Ahmadinejad has no business fouling the hallowed sidewalk near Ground Zero.

If you accept the analytical posture of critics of the Iraq invasion, it makes no sense for the NYPD, the Port Authority, and the Secret Service to veto the request by Iranian President Mahmoud Ahmadinejad to lay a wreath at the site of the World Trade Center during his visit to the United Nations this weekend.

After all, Ahmadinejad is the leader of Shia Iran. And Shia Muslims, war critics are quick to remind us, are the mortal enemies of Sunni Muslims, who constitute the vast majority al Qaeda — the outfit that brought down the Twin Towers. Shouldn’t the enemy of our enemy be our friend?

In fact, don’t war critics argue that the ancient antagonism between Shias and Sunnis is the reason our efforts to bring democracy to Iraq, with its mix of the two sects, is doomed to fail? Shias and Sunnis, such critics insist, will never cooperate with one another.
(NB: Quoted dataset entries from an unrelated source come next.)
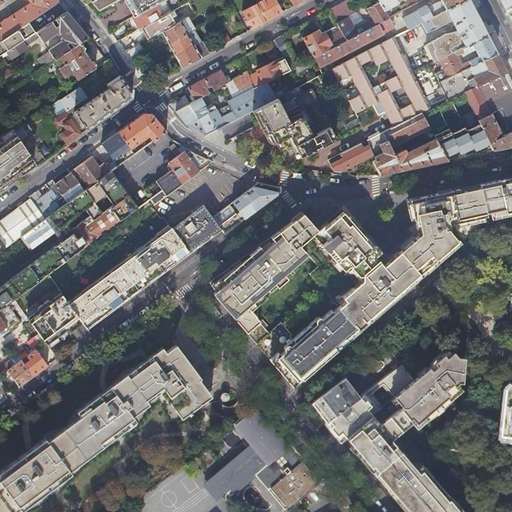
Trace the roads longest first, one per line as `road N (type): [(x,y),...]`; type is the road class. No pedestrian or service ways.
road 1 (residential): [(177,280),(373,511)]
road 2 (residential): [(7,407),(177,280)]
road 3 (residential): [(305,184),(361,190),(511,159)]
road 4 (residential): [(322,0),(148,97)]
road 5 (residential): [(148,97),(0,205)]
road 6 (residential): [(148,97),(185,133),(305,184)]
road 7 (residential): [(177,280),(305,184)]
road 8 (residential): [(73,0),(148,97)]
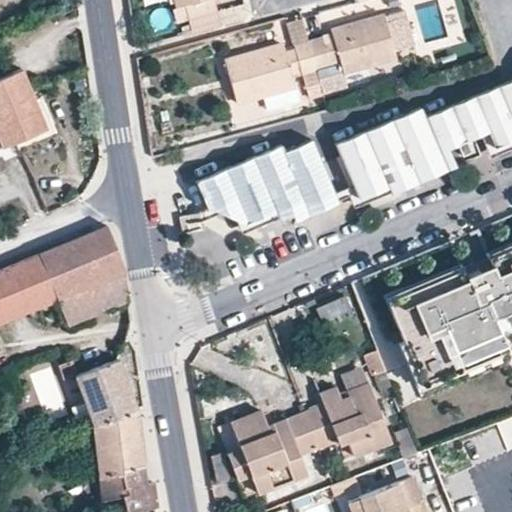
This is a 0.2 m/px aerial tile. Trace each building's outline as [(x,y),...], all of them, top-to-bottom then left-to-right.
[(214,0),(176,0),(179,10),(186,8),(189,23),(218,15),(214,0)] [(238,0),(214,0),(218,15),(241,10),(238,0)] [(333,37),(310,44),(319,73),(342,66),(345,76),(397,61),(395,53),(413,48),(402,11),(332,32),(333,37)] [(319,73),(310,44),(296,48),(298,52),(287,55),(284,46),(227,63),(239,106),(296,89),(292,76),(303,73),(312,101),(326,97),(319,73)] [(0,145),(44,127),(21,69),(0,77),(0,145)] [(511,139),(511,81),(431,113),(427,105),(344,138),(360,178),(365,190),(447,157),(441,139),(489,119),(500,144),(511,139)] [(441,139),(447,157),(455,153),(452,145),(485,132),(495,157),(511,150),(511,139),(500,144),(489,119),(441,139)] [(311,198),(342,185),(318,131),(293,140),(290,134),(204,167),(215,194),(243,182),(255,208),(297,191),(305,187),(311,198)] [(455,153),(447,157),(365,190),(360,178),(342,185),(311,198),(305,187),(297,191),(301,199),(306,211),(314,207),(355,190),(361,202),(458,162),(455,153)] [(474,155),(458,162),(465,179),(481,172),(474,155)] [(301,199),(297,191),(255,208),(243,182),(215,194),(219,203),(234,197),(243,201),(251,219),(301,199)] [(219,203),(215,194),(203,200),(206,209),(219,203)] [(206,209),(203,200),(189,205),(195,224),(210,218),(206,209)] [(0,319),(55,297),(65,323),(127,297),(124,271),(105,226),(0,269),(0,319)] [(409,303),(393,310),(416,364),(428,358),(433,370),(511,335),(511,245),(505,248),(510,259),(492,266),(488,256),(461,268),(466,279),(447,287),(442,276),(404,292),(409,303)] [(317,307),(321,323),(349,316),(345,301),(317,307)] [(97,428),(140,411),(122,363),(80,379),(97,428)] [(324,404),(305,411),(319,446),(337,439),(343,456),(391,439),(371,385),(341,396),(337,385),(319,392),(324,404)] [(249,474),(256,490),(306,472),(300,454),(319,446),(305,411),(286,418),(282,409),(264,416),(261,409),(230,421),(239,446),(227,451),(237,478),(249,474)] [(150,487),(140,411),(97,428),(107,503),(133,497),(132,491),(150,487)] [(244,495),(256,490),(249,474),(237,478),(244,495)] [(157,485),(150,487),(132,491),(133,497),(135,511),(151,511),(161,510),(157,485)] [(428,511),(426,504),(410,510),(401,485),(361,500),(365,511),(428,511)] [(306,505),(302,496),(292,500),(295,508),(306,505)] [(365,511),(361,500),(350,505),(352,511),(365,511)]
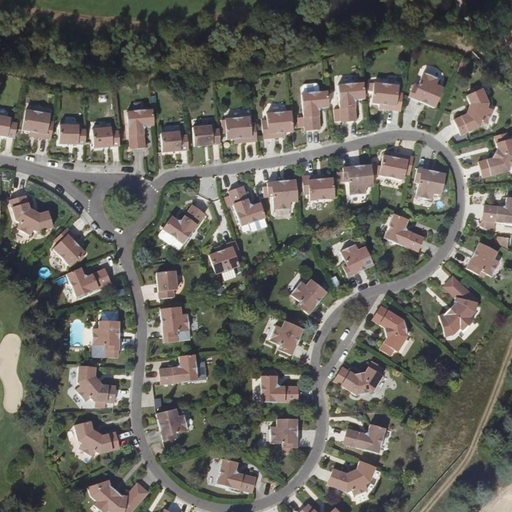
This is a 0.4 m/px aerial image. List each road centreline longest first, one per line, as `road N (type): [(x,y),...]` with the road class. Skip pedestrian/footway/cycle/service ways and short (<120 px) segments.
road 1 (residential): [(312,377),(316,442),(280,495),(230,511),(196,505),(166,486),(137,439),(138,322),(119,235)]
road 2 (residential): [(143,191),(174,177),(418,133),(456,168),(455,236),(424,273),(367,294)]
Except, of course, when predominantly Sunni Syria allows the Shia terrorist organization Hezbollah to operate within its borders. Or when the Sunni terrorist organization Hamas is funded by predominantly Shia Iran. Indeed, Sunnis and Shias have always been willing to set aside their differences in their confrontations with Israel.

Islam, to be sure, is beset by historical fault lines. There’s the theological rift between Sunni and Shia, the ethnic rift between Arab and non-Arab, the socio-political rift between secularist and scriptural literalist. Moderate Muslims recognize such differences but, by and large, just want to get on with their lives.

America, on the other hand, is at war with totalitarian Islam, which may represent a minority of Muslims worldwide but which traverses every fault line. Whoever embraces a universalizing vision for the religion, whether in the form of a pan-Arab Middle East, cleansed of Jews, or a worldwide caliphate, cleansed of Enlightenment values, he is America’s enemy.

That includes Ahmadinejad — who has no business fouling the hallowed sidewalk near Ground Zero. He might not have had a hand in the attacks of September 11, 2001. Neither, as far as we know, did Saddam.

But that’s just because they weren’t invited to the party.

–Mark Goldblatt is a writer in New York.